FatMalloc uses multiple evasion techniques.

Evasion Techniques

  • Allocates 2GB memory to break sandbox analysis
  • Uses multimedia timer callbacks for execution
  • Avoids direct thread creation detection
  • XOR decrypts payload in memory
  • Decompresses final payload

These tactics make detection significantly harder.


Kernel Driver Abuse

The EDR killer drops a signed driver and registers it as a system service.

Driver Capabilities

  • Kernel-level process termination
  • Continuous monitoring of running processes
  • Rapid killing of security tools
  • IOCTL-based communication

This technique is known as Bring Your Own Vulnerable Driver (BYOVD).

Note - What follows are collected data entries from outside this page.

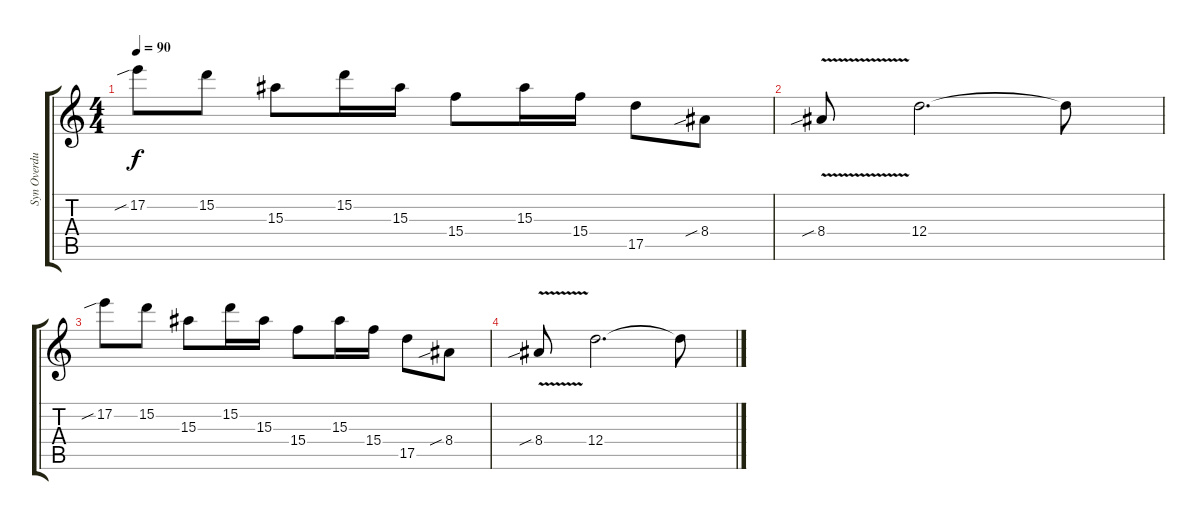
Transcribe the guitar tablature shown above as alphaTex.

\track ("Syn Overdub" "Syn Overdu") {instrument overdrivenguitar}
\staff {score tabs}
\tuning (E4 B3 G3 D3 A2 D2) {hide}
\ts (4 4)
\tempo 90
\clef g2
\ks c
17.2{sib}.8{dy f} 15.2.8 15.3.8 15.2.16 15.3.16 15.4.8 15.3.16 15.4.16 17.5.8 8.4{sib}.8 |
8.4{v sib}.8 12.4.2{d} 12.4{t}.8 |
17.2{sib}.8 15.2.8 15.3.8 15.2.16 15.3.16 15.4.8 15.3.16 15.4.16 17.5.8 8.4{sib}.8 |
8.4{v sib}.8 12.4.2{d} 12.4{t}.8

Post-Exploitation Activity

Once defenses are disabled, attackers perform credential harvesting.

Observed Actions

  • LSASS credential dumping
  • Network enumeration
  • Account harvesting
  • Lateral movement preparation

These behaviors align with pre-ransomware activity.


Additional Campaign Infrastructure

Researchers discovered:

  • Fake Chrome update pages
  • Russian-language code comments
  • Shared payload infrastructure
  • Multiple social engineering lures

These findings indicate a coordinated operation.


Risk Impact Analysis

Risk AreaImpact
Endpoint SecurityEDR disabled
CredentialsLSASS dumping
AccessFull remote control
NetworkLateral movement
Threat OutcomeRansomware staging

Detection Indicators

Security teams should monitor for:

  • Unexpected ScreenConnect sessions
  • Kernel driver creation in TEMP directories
  • Suspicious RMM tool installations
  • LSASS access attempts
  • Multiple remote relay instances

Mitigation Recommendations

User-Level Protection

  • Download tax forms only from official sources
  • Avoid sponsored search results
  • Verify domains before downloading
  • Be cautious during tax season

IT Security Controls

  • Allowlist approved RMM tools
  • Block unauthorized remote software
  • Monitor driver installation events
  • Enable kernel driver logging
  • Alert on ScreenConnect trial instances

Key Takeaways

  • Tax-themed Google Ads used as lure
  • Legitimate remote tool abused
  • BYOVD technique disables EDR
  • Kernel driver used for process termination
  • Pre-ransomware behavior observed

Conclusion

This campaign demonstrates how attackers combine malvertising, social engineering, and BYOVD techniques to bypass modern security defenses. By abusing trusted software and signed drivers, they can disable endpoint protection and prepare systems for ransomware or credential theft.

Organizations should strengthen:

  • Remote tool monitoring
  • Driver execution controls
  • User awareness training
  • Behavioral detection

Tax season continues to be a high-risk period for targeted malware campaigns.